··· Vorliegender Text

Frage: Herr Bundeskanzler, eine Frage zum Thema Migration: In den Schlussfolgerungen, die ja noch einmal verändert worden sind, findet sich jetzt in Bezug auf die Situation an der Grenze zu Russland und Belarus der Satz „exceptional situations require appropriate measures“. Was bedeutet das aus Ihrer Sicht in Bezug auf die Diskussion, die in Finnland und auch in Polen geführt wird? Ganz konkret gefragt: Sind Pushbacks erlaubt, wenn Migranten als Waffe eingesetzt werden?
Bundeskanzler Olaf Scholz: Die Antwort auf Ihre Frage findet sich fast schon im nächsten Satz: Alles muss im Rahmen des internationalen und europäischen Rechts geschehen. Das ist selbstverständlich richtig. Gleichzeitig kann man aber nicht darüber hinwegsehen, dass an diesen Grenzen schlimme Dinge passieren und deshalb auch außerordentliche Anstrengungen nötig sind – von den Staaten aber auch gemeinsam und solidarisch –, um sicherzustellen, dass dort nicht Migration missbraucht wird. Darüber bestand die ganze Zeit große Einigkeit. Ich glaube, so eingefasst in die rechtlichen Regime, die wir haben, ist das auch vernünftig.

······

Aufgaben:
A - In welchem Rahmen muss laut Scholz im Text zur Migration alles geschehen?
B - Schreib die Stelle im Text zur Migration von „Bundeskanzler Olaf Scholz: Die“ bis einschließlich „das auch vernünftig.“ noch einmal ab und tausche dabei „Einigkeit“ gegen „Übereinstimmung“.

··· Datensätze

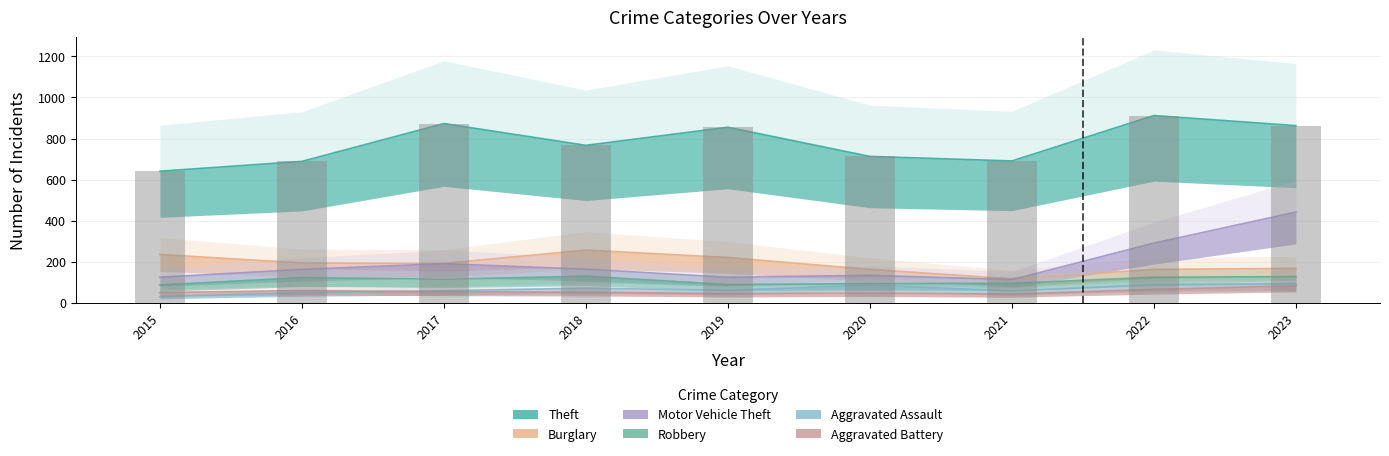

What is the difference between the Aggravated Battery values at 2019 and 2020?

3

······
··· Datensätze

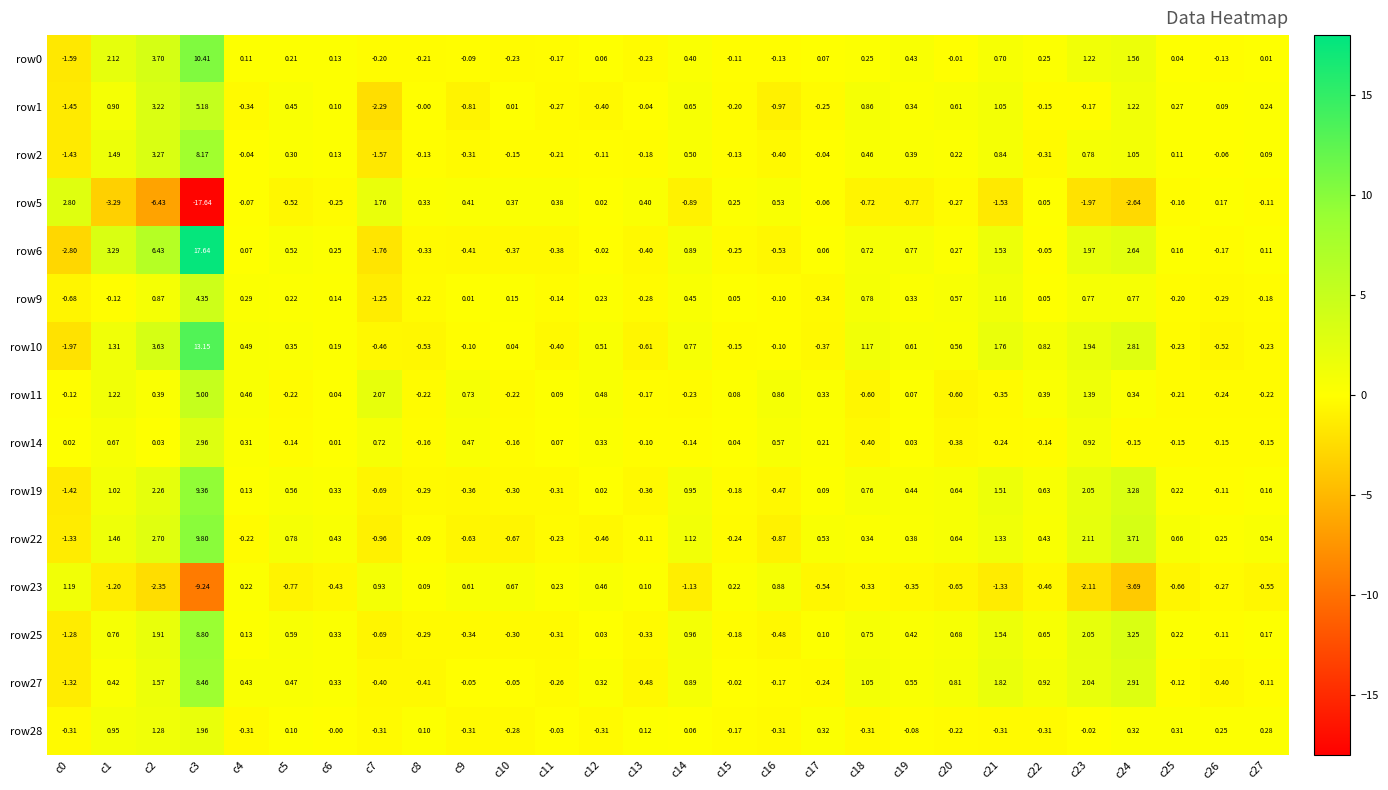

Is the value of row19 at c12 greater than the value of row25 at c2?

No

······

Antworten:
A - Im Rahmen des internationalen und europäischen Rechts.

B -
Bundeskanzler Olaf Scholz: Die Antwort auf Ihre Frage findet sich fast schon im nächsten Satz: Alles muss im Rahmen des internationalen und europäischen Rechts geschehen. Das ist selbstverständlich richtig. Gleichzeitig kann man aber nicht darüber hinwegsehen, dass an diesen Grenzen schlimme Dinge passieren und deshalb auch außerordentliche Anstrengungen nötig sind – von den Staaten aber auch gemeinsam und solidarisch –, um sicherzustellen, dass dort nicht Migration missbraucht wird. Darüber bestand die ganze Zeit große Übereinstimmung. Ich glaube, so eingefasst in die rechtlichen Regime, die wir haben, ist das auch vernünftig.